Since when did I expect clothes to spark joy? Could I expect a t-shirt from Old Navy or a blazer from my tax-preparer days to spark something as lofty as joy in my soul? Not that I didn't have standards for my wardrobe--I'm sure liking the clothes I brought home from the store had something to do with the purchase, but four or five shirts into the process and I could see just how far my standards had fallen. I'd hold a piece and think, "but this is the only thing that matches the gray skirt," or "this was such a deal." Better yet, "At some point I will find the right pants to go with this Chaps navy-and-white-polka-dot-dress-shirt." Joy? Where did that fit into the equation?

I persevered and began to find clothes that did, in fact, bring a smile to my face and an immediate, "oh I am keeping this," to my mind. And by the end of the day (okay two days) I had stacks of clothes for Goodwill, more room than I'd ever had in my closet, and clothes that I could honestly say I looked forward to wearing.

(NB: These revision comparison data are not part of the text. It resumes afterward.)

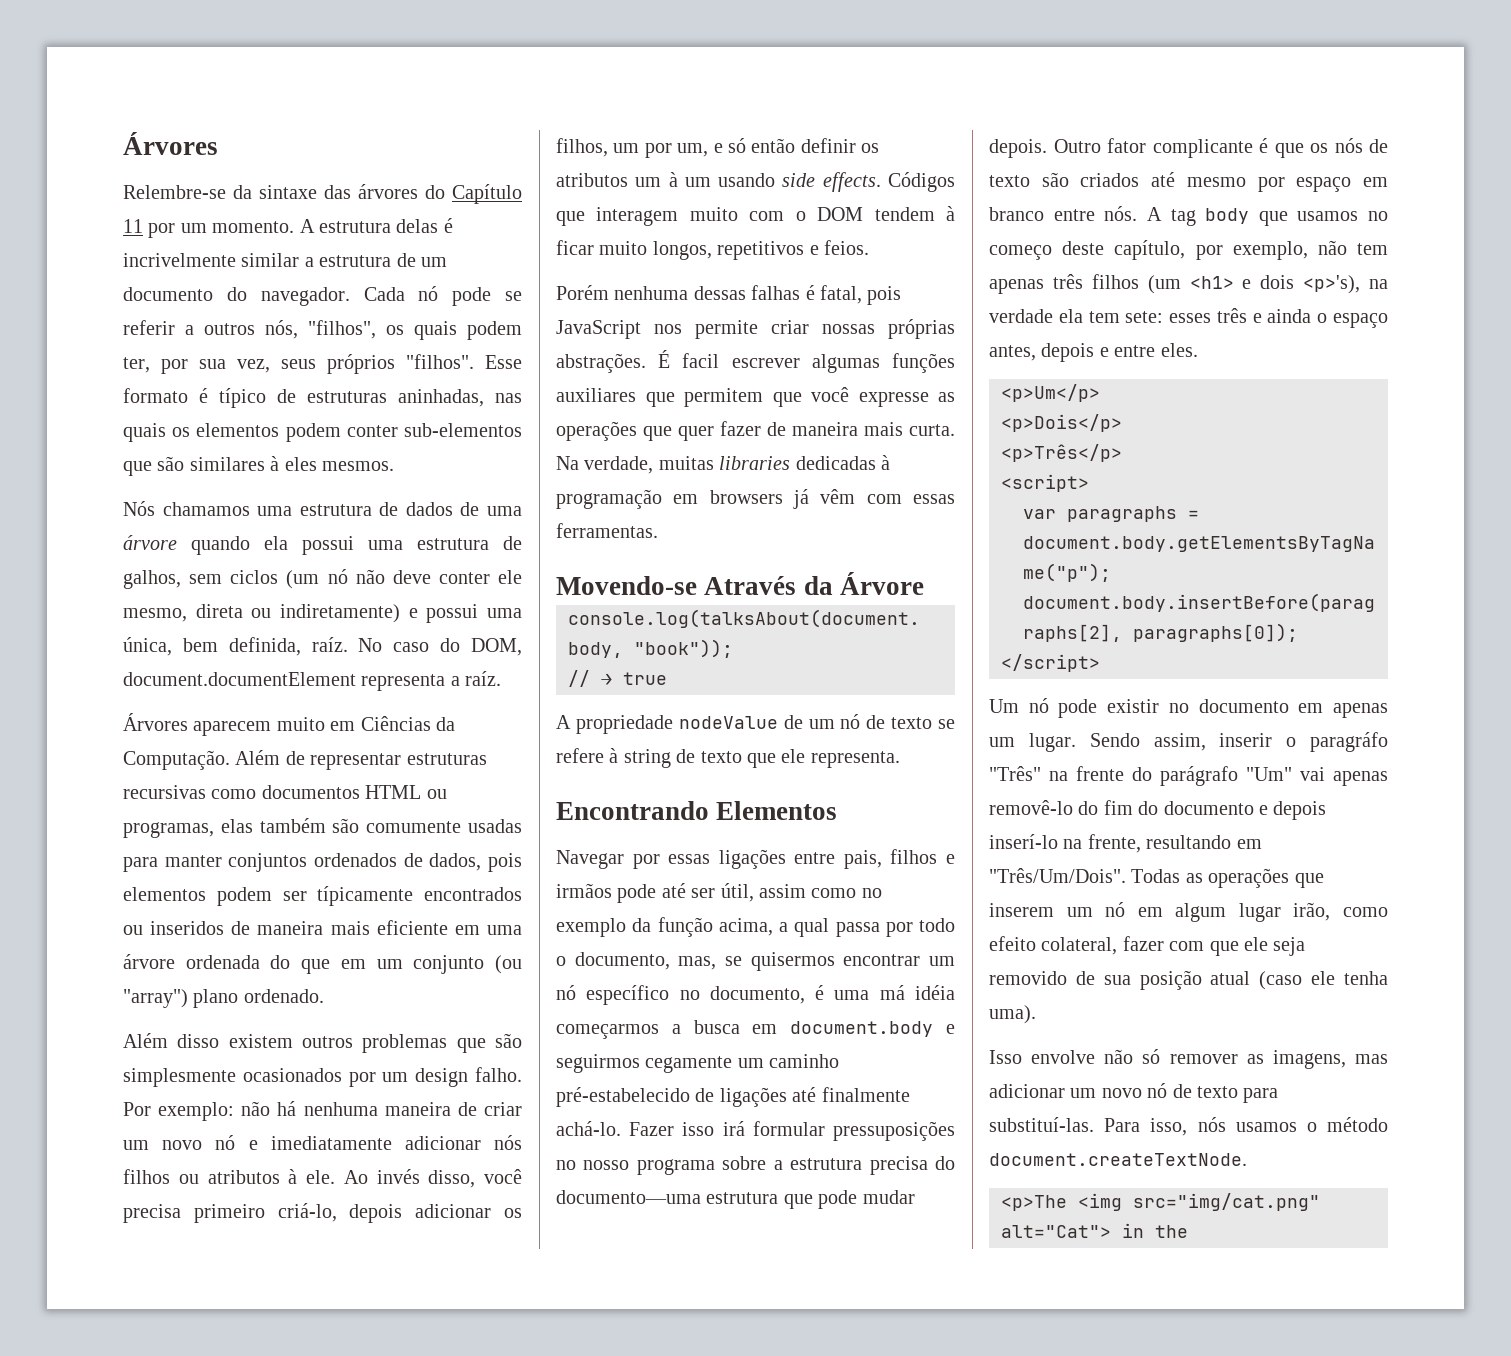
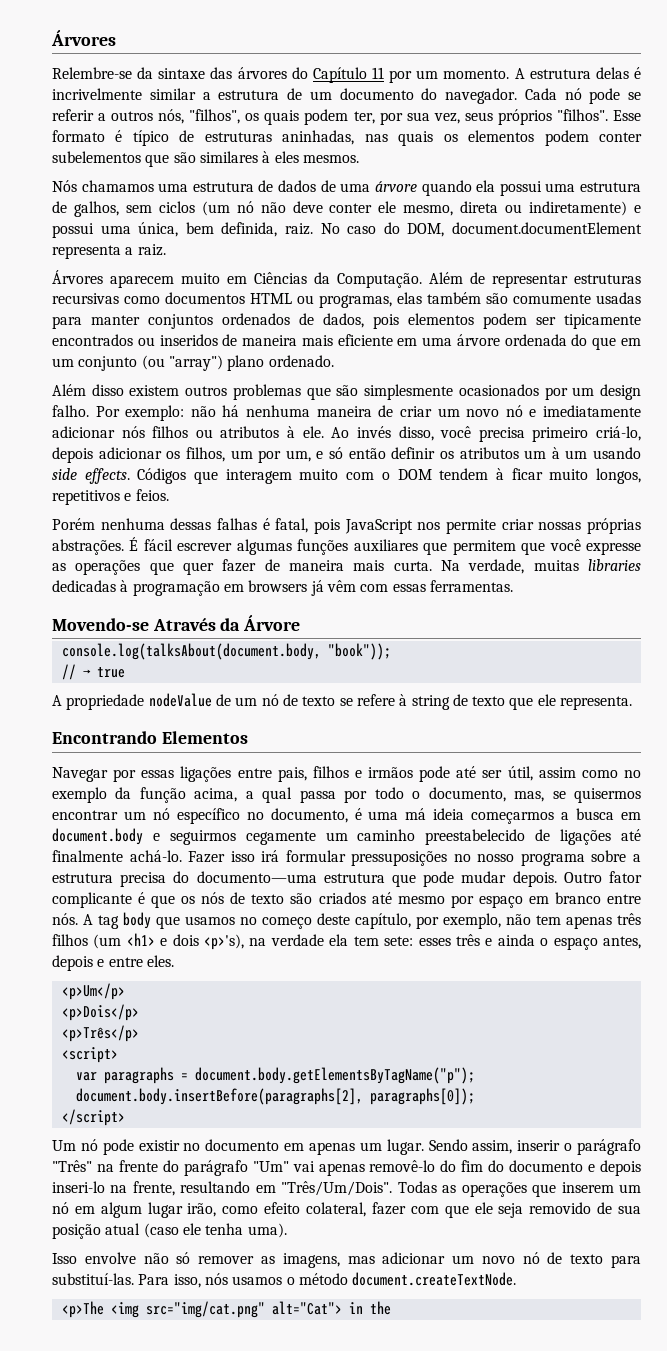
[403,423,522,437] sub-elementos -> [52,151,141,163] subelementos
[311,637,348,652] raíz. -> [285,223,313,235] raiz.
[465,671,502,686] raíz. -> [137,244,166,256] raiz.
[317,886,414,906] típicamente -> [564,314,641,329] tipicamente
[682,353,720,368] facil -> [143,539,173,551] fácil
[915,985,955,1000] idéia -> [433,808,465,820] ideia
[556,1087,690,1107] pré-estabelecido -> [425,829,526,845] preestabelecido
[1310,732,1388,752] paragráfo -> [576,1139,641,1155] parágrafo
[989,834,1058,849] inserí-lo -> [52,1181,105,1193] inseri-lo

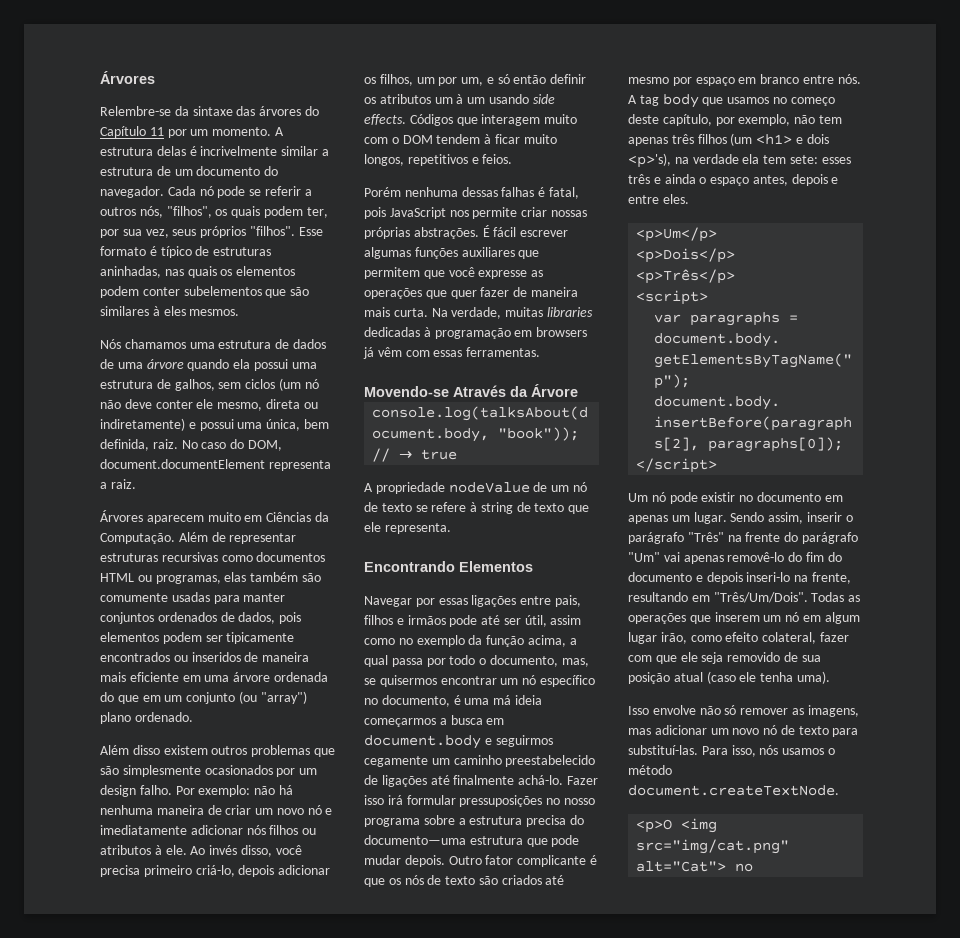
[61,1301,104,1318] <p>The -> [636,819,673,833] <p>O
[348,1301,391,1315] in the -> [735,863,754,872] no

But what could any of this do for my writing? My creative energy? That question was what started this journey in the first place. An off-hand comment at the end of a writer's group meeting, a fellow writer said, "my sister told me about this book and if I can get my house in order, maybe I can get my writing to follow." Ooohh, the sound of that was so inviting! A house in order so it's occupant could be free to write in a blissful state of "a place for everything and everything in it's place!" Sign me up!

Two weeks later, I'd read the book (mostly) and started the process (because I'm impulsive). Didn't matter that it was the middle of December and the holiday was fast approaching. I tackled clothes and moved right into books and though I was having the time of my life, I hadn't been spending much time writing. I had to ask if I'd found another brilliant way to procrastinate the finishing of my sequel. What could all this gathering, sorting, and purging really do for my writing if I wasn't writing?

But something was happening. How many times can you ask yourself if something in your life sparks joy without it seeping into your psyche, taking up residence? At what point do you wonder if what you are about to make for dinner sparks joy, if your workout at the gym (the same one you've been doing for ten weeks straight) sparks joy? I'm telling you--it gets to you.

In a joy-sparking good way.

So one day doing the dishes, I asked myself why I hadn't been writing? Why wasn't I making the time for it in the same way I was making time for clutter-clearing and package-wrapping. And the question I'd been afraid of asking just bubbled right up: did my story spark joy?
I wasn't afraid of the question as much as I was of the answer. If it didn't spark joy, I didn't want to have to throw it away. But here is what I realized. A story has parts. And I discovered the story did spark joy, but some parts of it, not so much. The good news, I could change those parts.
Pretty soon the dishwasher was loaded and I had found the indispensable "magic" every author needs to keep writing a story--enthusiasm. By asking that simple question of myself, I came upon the very feeling that got me started down the writing path in the first place, the excitement over an idea and saying within myself "I want to tell this story."

I'm still in the tidying process. The paper category. Yes, I have a lot of paper (I'm a writer, think journals, writing notebooks, and lists galore.) And yes, I am asking if this paper, or that scrap, sparks joy. And no, it isn't easy at all. But it's working. And with every item I decide to keep, my creative energy grows. Trust me, the joy is worth it.